** AUFGABE 1 **
Schreib bitte den Abschnitt aus dem Text über die Berliner Wahlpartys von „Als sich das“ bis einschließlich „Dinglisch-Erfinderin Gayle Tufts.“ neu und setze dabei überall „Helen Schneider“ anstelle von „Gayle Tufts“.
** AUFGABE 2 **
Nenne alle Personen, die im Text über die Berliner Wahlpartys mit Namen genannt und wörtlich zitiert werden.

** AUSZUG ZUM LESEN **
Freudentränen, Jubel, Aufbruchstimmung: Wie Obamas Sieg auf Wahlpartys gefeiert wurde

Als gegen fünf Uhr morgens endlich feststand, dass Barack Obama tatsächlich der nächste Präsident der USA wird, hatte man das Gefühl, die lange beherrschten Gefühle schäumten über, die Aufbruchsstimmung in den USA übertrug sich auf das Berliner Publikum. Jubel, Begeisterungsschreie, Freudentränen, Umarmungen, und immer wieder „Obama“ und „Yes we can“-Rufe. Die meisten Besucher der Wahlpartys hatten sich einen Sieg von Obama gewünscht, dennoch begannen viele den Abend zurückhaltend, um bloß keine falschen Hoffnungen aufkommen zu lassen.

In der Telekom-Repräsentanz, wohin die US-Botschaft und der Tagesspiegel geladen hatten, bei Bertelsmann am Schloßplatz, bei Feiern der Auslands-Demokraten und Auslands-Republikaner, in mehreren Clubs und an den Universitäten: Im Laufe der teilweise zwölfstündigen Partys feierten tausende Berliner und Berlin-Besucher die Wahl in den USA. Vor allem im überfüllten Kino „Babylon“, wo die „Democrats abroad“ die größte Pro-Obama-Party veranstalteten, gab es grenzenlosen Jubel und tanzten die Menschen auf den Bänken.

Als sich das Ergebnis gegen Ende der Nacht abzeichnet, kann es Gayle Tufts, wie viele, noch nicht glauben. „Ich bin sehr, sehr happy“, ruft die deutsch-amerikanische Entertainerin. Hätte McCain gewonnen, wollte Gayle Tufts ihre amerikanische Staatsbürgerschaft gegen die Deutsche eintauschen, hatte sie vorher gesagt. Ob der Demokrat ihr politisch gespaltenes Heimatland versöhnen kann, wird Sängerin Helen Schneider in der Telekom-Zentrale in Mitte gefragt. „Das hoffe ich. We need him really dringend“, sagt sie und klingt für einen Moment wie Dinglisch-Erfinderin Gayle Tufts.

Wie groß die Hoffnungen sind, die Barack Obama auslöst, ist auf den Berliner Wahlpartys überdeutlich. Bis auf wenige, einzelne Republikaner-Sympathisanten gibt sich in dieser Nacht kaum jemand als Anhänger McCains zu erkennen. „Die Erwartungen sind enorm“, sagt Gary Smith, Direktor der American Academy. „Ich erwarte einen großen Wechsel in Amerika, einen grundlegenden Wandel, für den Barack Obama steht“, sagt Gunter Pleuger, der frühere Botschafter Deutschlands bei den Vereinten Nationen, der jetzt Präsident der Viadrina-Universität in Frankfurt (Oder) ist.

** BEREITGESTELLTE DATEN **
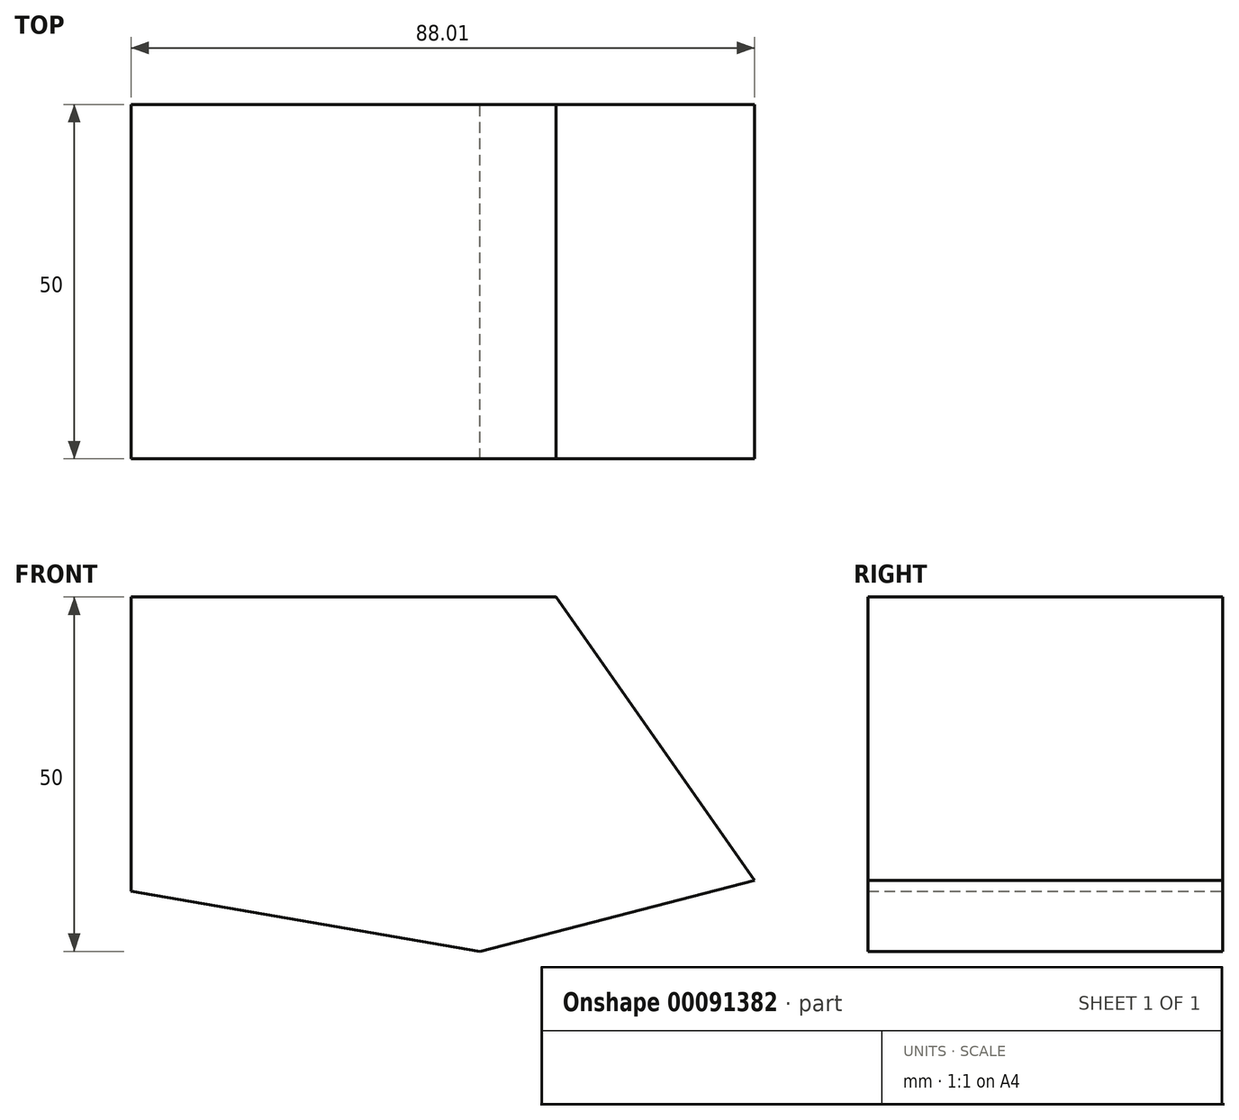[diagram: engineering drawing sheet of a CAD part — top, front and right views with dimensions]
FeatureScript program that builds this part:
annotation { "Feature Type Name" : "Feature", "Feature Type Description" : "" }
export const myFeature = defineFeature(function(context is Context, id is Id, definition is map)
    precondition{}
    {
        {
            var Q0;
            Q0=qCreatedBy(makeId("Front.planeOp"),FACE);
            var sketch = newSketch(context, id + "F0", { "sketchPlane" : qUnion([Q0])});
            skLineSegment(sketch, "E0", {"start": v(-30, 0) * mm, "end": v(-30, 25) * mm});
            skLineSegment(sketch, "E1", {"start": v(-30, 25) * mm, "end": v(30, 25) * mm});
            skLineSegment(sketch, "E2", {"start": v(30, 25) * mm, "end": v(58, -15) * mm});
            skLineSegment(sketch, "E3", {"start": v(58, -15) * mm, "end": v(19.28, -25) * mm});
            skLineSegment(sketch, "E4", {"start": v(19.28, -25) * mm, "end": v(-30, -16.54) * mm});
            skLineSegment(sketch, "E5", {"start": v(-30, -16.54) * mm, "end": v(-30, 0) * mm});
            skSolve(sketch);
        }
        {
            var Q0;
            Q0 = qSketchRegion(id + "F0", true);
            extrude(context, id + "F1", {"entities" : qUnion([Q0]), "depth" : 25 * mm, "hasSecondDirection" : true, "secondDirectionOppositeDirection" : true, "secondDirectionDepth" : 25 * mm});
        }
    });
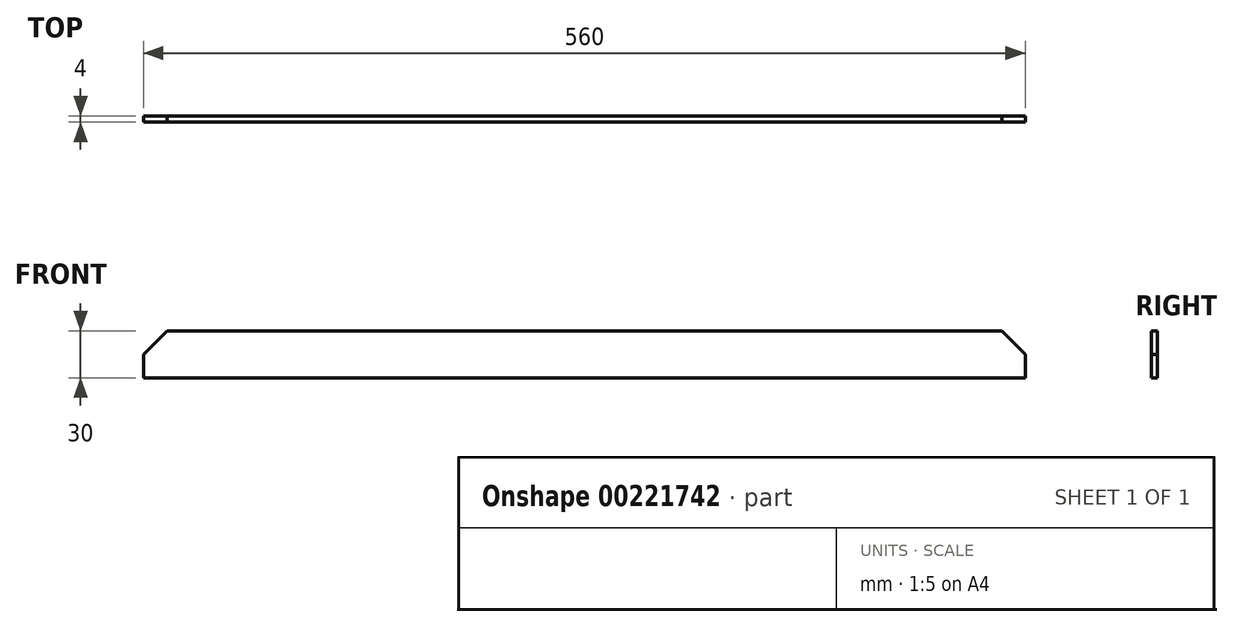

** LÖSUNG 1 **
Als sich das Ergebnis gegen Ende der Nacht abzeichnet, kann es Helen Schneider, wie viele, noch nicht glauben. „Ich bin sehr, sehr happy“, ruft die deutsch-amerikanische Entertainerin. Hätte McCain gewonnen, wollte Helen Schneider ihre amerikanische Staatsbürgerschaft gegen die Deutsche eintauschen, hatte sie vorher gesagt. Ob der Demokrat ihr politisch gespaltenes Heimatland versöhnen kann, wird Sängerin Helen Schneider in der Telekom-Zentrale in Mitte gefragt. „Das hoffe ich. We need him really dringend“, sagt sie und klingt für einen Moment wie Dinglisch-Erfinderin Helen Schneider.

** LÖSUNG 2 **
- Gayle Tufts
- Helen Schneider
- Gary Smith
- Gunter Pleuger